The flagship news publication of the People’s Bank of China (PBOC) has called for leverage ratios to be kept under control in the government, state-owned enterprise and real estate sectors.
In an article entitled “Control the Three Main Forms of Macro-leverage, Advance High-quality Economic Growth” (控制三大主体宏观杠杆率 推动经济高质量发展) published by PBOC’s Financial News, Xu Beibei ( 徐贝贝) points out that “China’s economic structural adjustments and reforms face new challenges following the emergence of external pressures such as instability in emerging financial markets and Sino-US trade frictions.”
The publication of the PBOC article arrives following a shift in the central bank’s monetary policy stance to “rationally ample” from “rationally stable,” as well as the flagging of more robust stimulus measures and credit extension by Beijing to shore up the Chinese economy amidst escalating Sino-US trade tensions.
The PBOC article nonetheless reiterates the need to drive further deleveraging in the government, state-owned enterprise and real estate sectors.
It quotes Zhou Yanli (周延礼), former vice-chair of the China Insurance Regulatory Commission (CIRC), as saying that “reducing government sector leverage ratios is a key project for deleveraging.”
Zhou highlights several factors that continue to drive government leverage ratios higher including:
i) Local government bearing the task of driving local economic growth, in tandem with a misallocation of fiscal and market rights, leading to the large-scale formation of local government refinancing platforms and debt increases;
ii) The implementation of counter-cyclical leveraging measures by government in order to stabilise the economy and employment amidst heavy downward pressure on the economy;
iii) The indirect financing market causing severe “segregation” of Chinese financial markets with the real economy seeing low rates of return, which is also an endogenous reason for high corporate leverage.
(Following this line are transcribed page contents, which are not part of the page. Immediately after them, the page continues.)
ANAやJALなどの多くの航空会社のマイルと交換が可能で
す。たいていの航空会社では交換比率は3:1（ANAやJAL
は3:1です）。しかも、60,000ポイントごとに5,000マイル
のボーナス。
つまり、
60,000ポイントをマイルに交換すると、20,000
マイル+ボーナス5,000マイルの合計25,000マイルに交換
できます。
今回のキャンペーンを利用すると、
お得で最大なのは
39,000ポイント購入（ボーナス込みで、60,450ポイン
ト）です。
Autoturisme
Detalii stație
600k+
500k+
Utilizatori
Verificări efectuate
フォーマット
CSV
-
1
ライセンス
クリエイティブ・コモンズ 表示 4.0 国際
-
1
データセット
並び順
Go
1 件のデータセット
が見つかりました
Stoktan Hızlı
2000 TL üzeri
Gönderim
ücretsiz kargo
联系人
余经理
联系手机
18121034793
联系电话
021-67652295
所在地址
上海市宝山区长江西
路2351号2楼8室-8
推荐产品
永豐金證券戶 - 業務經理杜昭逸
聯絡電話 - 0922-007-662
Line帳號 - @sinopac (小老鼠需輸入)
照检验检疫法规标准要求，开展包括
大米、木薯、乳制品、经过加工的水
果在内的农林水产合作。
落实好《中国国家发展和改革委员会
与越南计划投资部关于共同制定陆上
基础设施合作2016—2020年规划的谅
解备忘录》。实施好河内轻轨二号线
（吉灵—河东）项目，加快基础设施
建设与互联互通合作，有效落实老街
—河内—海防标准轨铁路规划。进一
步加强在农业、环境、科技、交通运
With regard to SOE deleveraging, Zhou said that regulators need to first determine which loss-incurring companies are the result of market “clearance” or are even zombie enterprises, and which are enterprises that continue to retain growth potential despite high debt ratios.
Should SOE’s belong to the later category, Zhou said deleveraging work should continue.
With regard to real estate deleveraging, the PBOC article highlights the effectiveness of the “German prescription” as a means of averting market bubbles
“The real estate markets of many countries around the world have problems with bubbles, but Germany is the exception,” said the chief representative of the German International Cooperative Agency in China (GIZ).
“From the 1970’s until now, the German real estate price index has been basically stable…..the biggest difference compared to the real estate financing of other countries is that German interest rates are extremely stable, while the loan and real estate price ratio tends to be low, at around 60%.”
The PBOC article also highlights the establishment of a strong tenant protection system in Germany, which confers greater protections the longer the period of residency.